> ABOUT THIS TASK
Exact copy without images: repeat every entry as written.

> THE INPUT
——

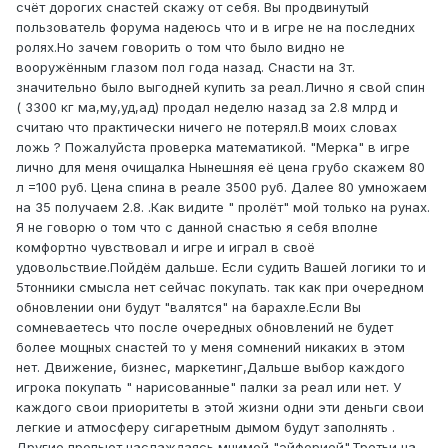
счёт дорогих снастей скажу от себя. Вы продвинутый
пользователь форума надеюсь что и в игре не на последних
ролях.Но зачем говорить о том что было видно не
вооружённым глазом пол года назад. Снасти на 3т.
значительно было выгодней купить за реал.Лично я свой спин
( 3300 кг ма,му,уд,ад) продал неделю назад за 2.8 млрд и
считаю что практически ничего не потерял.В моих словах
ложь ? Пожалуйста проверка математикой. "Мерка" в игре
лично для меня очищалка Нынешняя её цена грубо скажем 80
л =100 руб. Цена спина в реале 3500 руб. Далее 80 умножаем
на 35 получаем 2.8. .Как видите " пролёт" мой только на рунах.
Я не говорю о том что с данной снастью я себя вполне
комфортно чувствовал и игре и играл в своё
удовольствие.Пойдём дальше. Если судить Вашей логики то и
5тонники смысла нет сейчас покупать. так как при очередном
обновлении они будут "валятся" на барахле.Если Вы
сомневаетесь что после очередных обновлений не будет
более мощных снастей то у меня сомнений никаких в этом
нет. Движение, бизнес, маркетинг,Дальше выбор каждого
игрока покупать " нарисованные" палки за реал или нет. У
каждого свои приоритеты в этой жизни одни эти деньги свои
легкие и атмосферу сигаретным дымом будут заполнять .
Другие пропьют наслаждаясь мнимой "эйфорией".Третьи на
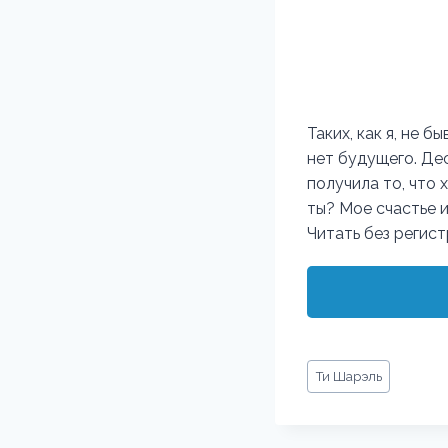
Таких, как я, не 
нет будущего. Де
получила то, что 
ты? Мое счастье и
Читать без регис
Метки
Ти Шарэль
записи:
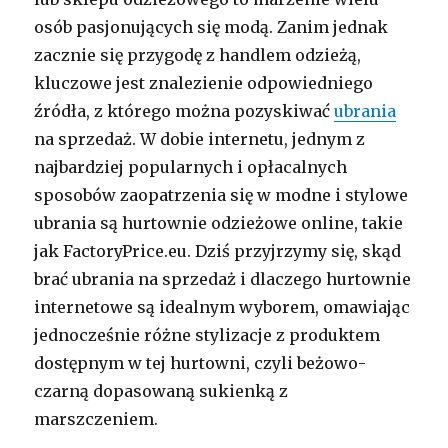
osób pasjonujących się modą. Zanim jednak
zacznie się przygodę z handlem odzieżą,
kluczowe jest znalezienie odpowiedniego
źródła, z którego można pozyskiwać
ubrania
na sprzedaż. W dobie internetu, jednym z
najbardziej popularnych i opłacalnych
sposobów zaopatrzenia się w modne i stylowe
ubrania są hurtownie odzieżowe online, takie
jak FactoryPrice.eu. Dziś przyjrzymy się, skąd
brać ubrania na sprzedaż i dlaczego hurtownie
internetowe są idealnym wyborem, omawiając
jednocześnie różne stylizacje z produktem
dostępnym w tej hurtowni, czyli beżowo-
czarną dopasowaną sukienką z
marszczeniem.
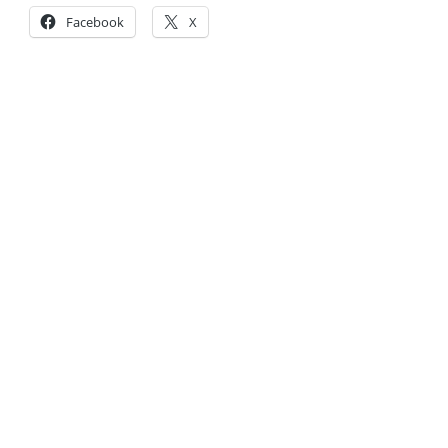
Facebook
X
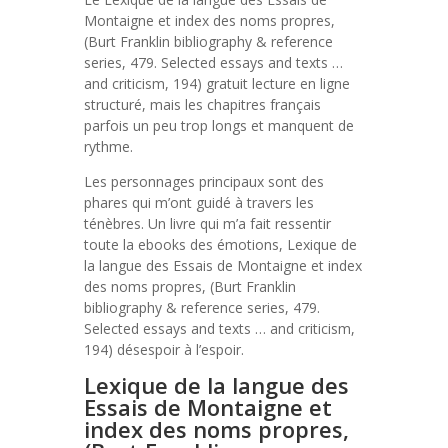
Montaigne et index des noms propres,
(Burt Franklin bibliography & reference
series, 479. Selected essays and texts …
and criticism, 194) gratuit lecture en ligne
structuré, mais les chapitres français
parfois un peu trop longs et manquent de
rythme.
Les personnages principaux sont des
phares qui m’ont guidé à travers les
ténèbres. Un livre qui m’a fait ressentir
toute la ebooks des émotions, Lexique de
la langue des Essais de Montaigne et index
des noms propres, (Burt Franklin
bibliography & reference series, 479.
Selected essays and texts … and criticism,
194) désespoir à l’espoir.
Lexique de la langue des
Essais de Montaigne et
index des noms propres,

——

> EXERCISE RESULT
счёт дорогих снастей скажу от себя. Вы продвинутый
пользователь форума надеюсь что и в игре не на последних
ролях.Но зачем говорить о том что было видно не
вооружённым глазом пол года назад. Снасти на 3т.
значительно было выгодней купить за реал.Лично я свой спин
( 3300 кг ма,му,уд,ад) продал неделю назад за 2.8 млрд и
считаю что практически ничего не потерял.В моих словах
ложь ? Пожалуйста проверка математикой. "Мерка" в игре
лично для меня очищалка Нынешняя её цена грубо скажем 80
л =100 руб. Цена спина в реале 3500 руб. Далее 80 умножаем
на 35 получаем 2.8. .Как видите " пролёт" мой только на рунах.
Я не говорю о том что с данной снастью я себя вполне
комфортно чувствовал и игре и играл в своё
удовольствие.Пойдём дальше. Если судить Вашей логики то и
5тонники смысла нет сейчас покупать. так как при очередном
обновлении они будут "валятся" на барахле.Если Вы
сомневаетесь что после очередных обновлений не будет
более мощных снастей то у меня сомнений никаких в этом
нет. Движение, бизнес, маркетинг,Дальше выбор каждого
игрока покупать " нарисованные" палки за реал или нет. У
каждого свои приоритеты в этой жизни одни эти деньги свои
легкие и атмосферу сигаретным дымом будут заполнять .
Другие пропьют наслаждаясь мнимой "эйфорией".Третьи на
Таких, как я, не 
нет будущего. Де
получила то, что 
ты? Мое счастье и
Читать без регис
Метки
Ти Шарэль
записи:
osób pasjonujących się modą. Zanim jednak
zacznie się przygodę z handlem odzieżą,
kluczowe jest znalezienie odpowiedniego
źródła, z którego można pozyskiwać
ubrania
na sprzedaż. W dobie internetu, jednym z
najbardziej popularnych i opłacalnych
sposobów zaopatrzenia się w modne i stylowe
ubrania są hurtownie odzieżowe online, takie
jak FactoryPrice.eu. Dziś przyjrzymy się, skąd
brać ubrania na sprzedaż i dlaczego hurtownie
internetowe są idealnym wyborem, omawiając
jednocześnie różne stylizacje z produktem
dostępnym w tej hurtowni, czyli beżowo-
czarną dopasowaną sukienką z
marszczeniem.
Facebook
X
Montaigne et index des noms propres,
(Burt Franklin bibliography & reference
series, 479. Selected essays and texts …
and criticism, 194) gratuit lecture en ligne
structuré, mais les chapitres français
parfois un peu trop longs et manquent de
rythme.
Les personnages principaux sont des
phares qui m’ont guidé à travers les
ténèbres. Un livre qui m’a fait ressentir
toute la ebooks des émotions, Lexique de
la langue des Essais de Montaigne et index
des noms propres, (Burt Franklin
bibliography & reference series, 479.
Selected essays and texts … and criticism,
194) désespoir à l’espoir.
Lexique de la langue des
Essais de Montaigne et
index des noms propres,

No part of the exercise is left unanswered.